A veces, ante ciertos hechos, las cosas complejas se simplifican. Tras el comunicado de ETA, de 21 de junio de 2006, un Gobierno provisto de las ideas más elementales acerca de la sociedad y del Estado tendría que haber tardado pocos minutos en declarar, sobria y contundentemente, que se daba por terminada toda relación con ETA y sus entornos.
No ha habido tal declaración, sino todo lo contrario: un nuevo llamamiento al «sosiego» y a la «perspectiva». No me extraño... Porque cuando, no hace mucho, ETA emplazó al Gobierno de Francia a negociar, desde el Gobierno de España se declaró oficialmente que ETA hacía algo «tan fuera de la realidad como es emplazar a otro Estado soberano». ¿No es España un Estado soberano y no es su Gobierno capaz de liquidar inmediatamente un «proceso» que exige situarse «fuera de la realidad»? El 21 de junio de 2006, ¿no ha sido España nuevamente emplazada por ETA a negociar? Está claro y es pavoroso: lo que nuestros gobernantes piensan del Estado y del Gobierno de Francia no lo piensan o lo consideran inaplicable a España, al Estado español y a ellos mismos, Gobierno de España.
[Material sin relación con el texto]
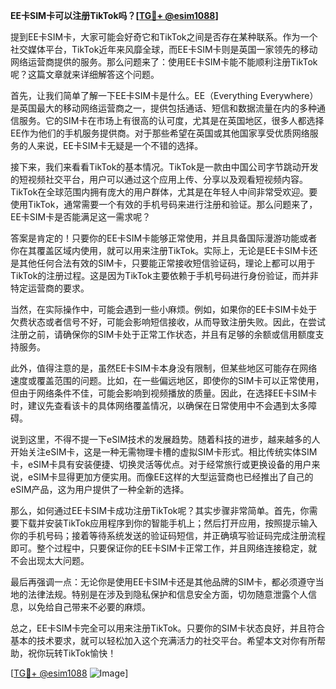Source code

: **EE卡SIM卡可以注册TikTok吗？[[TG💪+ @esim1088](https://t.me/s/esim1088)]**

提到EE卡SIM卡，大家可能会好奇它和TikTok之间是否存在某种联系。作为一个社交媒体平台，TikTok近年来风靡全球，而EE卡SIM卡则是英国一家领先的移动网络运营商提供的服务。那么问题来了：使用EE卡SIM卡能不能顺利注册TikTok呢？这篇文章就来详细解答这个问题。

首先，让我们简单了解一下EE卡SIM卡是什么。EE（Everything Everywhere）是英国最大的移动网络运营商之一，提供包括通话、短信和数据流量在内的多种通信服务。它的SIM卡在市场上有很高的认可度，尤其是在英国地区，很多人都选择EE作为他们的手机服务提供商。对于那些希望在英国或其他国家享受优质网络服务的人来说，EE卡SIM卡无疑是一个不错的选择。

接下来，我们来看看TikTok的基本情况。TikTok是一款由中国公司字节跳动开发的短视频社交平台，用户可以通过这个应用上传、分享以及观看短视频内容。TikTok在全球范围内拥有庞大的用户群体，尤其是在年轻人中间非常受欢迎。要使用TikTok，通常需要一个有效的手机号码来进行注册和验证。那么问题来了，EE卡SIM卡是否能满足这一需求呢？

答案是肯定的！只要你的EE卡SIM卡能够正常使用，并且具备国际漫游功能或者你在其覆盖区域内使用，就可以用来注册TikTok。实际上，无论是EE卡SIM卡还是其他任何合法有效的SIM卡，只要能正常接收短信验证码，理论上都可以用于TikTok的注册过程。这是因为TikTok主要依赖于手机号码进行身份验证，而并非特定运营商的要求。

当然，在实际操作中，可能会遇到一些小麻烦。例如，如果你的EE卡SIM卡处于欠费状态或者信号不好，可能会影响短信接收，从而导致注册失败。因此，在尝试注册之前，请确保你的SIM卡处于正常工作状态，并且有足够的余额或信用额度支持服务。

此外，值得注意的是，虽然EE卡SIM卡本身没有限制，但某些地区可能存在网络速度或覆盖范围的问题。比如，在一些偏远地区，即使你的SIM卡可以正常使用，但由于网络条件不佳，可能会影响到视频播放的质量。因此，在选择EE卡SIM卡时，建议先查看该卡的具体网络覆盖情况，以确保在日常使用中不会遇到太多障碍。

说到这里，不得不提一下eSIM技术的发展趋势。随着科技的进步，越来越多的人开始关注eSIM卡，这是一种无需物理卡槽的虚拟SIM卡形式。相比传统实体SIM卡，eSIM卡具有安装便捷、切换灵活等优点。对于经常旅行或更换设备的用户来说，eSIM卡显得更加方便实用。而像EE这样的大型运营商也已经推出了自己的eSIM产品，这为用户提供了一种全新的选择。

那么，如何通过EE卡SIM卡成功注册TikTok呢？其实步骤非常简单。首先，你需要下载并安装TikTok应用程序到你的智能手机上；然后打开应用，按照提示输入你的手机号码；接着等待系统发送的验证码短信，并正确填写验证码完成注册流程即可。整个过程中，只要保证你的EE卡SIM卡正常工作，并且网络连接稳定，就不会出现太大问题。

最后再强调一点：无论你是使用EE卡SIM卡还是其他品牌的SIM卡，都必须遵守当地的法律法规。特别是在涉及到隐私保护和信息安全方面，切勿随意泄露个人信息，以免给自己带来不必要的麻烦。

总之，EE卡SIM卡完全可以用来注册TikTok。只要你的SIM卡状态良好，并且符合基本的技术要求，就可以轻松加入这个充满活力的社交平台。希望本文对你有所帮助，祝你玩转TikTok愉快！

[[TG💪+ @esim1088](https://t.me/s/esim1088) ![Image](https://i.postimg.cc/4NQfJmqS/Snipaste-2025-05-13-00-14-12.png)]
A pesar de los fuertes indicios de sostenida extorsión, a pesar de incendios y de amenazas, a pesar de la persistente justificación de asesinatos y coacciones (léase a Julen Madariaga, escúchese a los acusados del secuestro y asesinato de Miguel Ángel Blanco, todo en estos días), han proseguido las «verificaciones» positivas del «alto el fuego permanente» y se repite, cuando esto escribo, que el llamado «proceso de paz» sigue adelante. No me puedo considerar víctima del terrorismo en el sentido legal. Pero comienzo a considerarme víctima, moralmente, de este «Gobierno de España».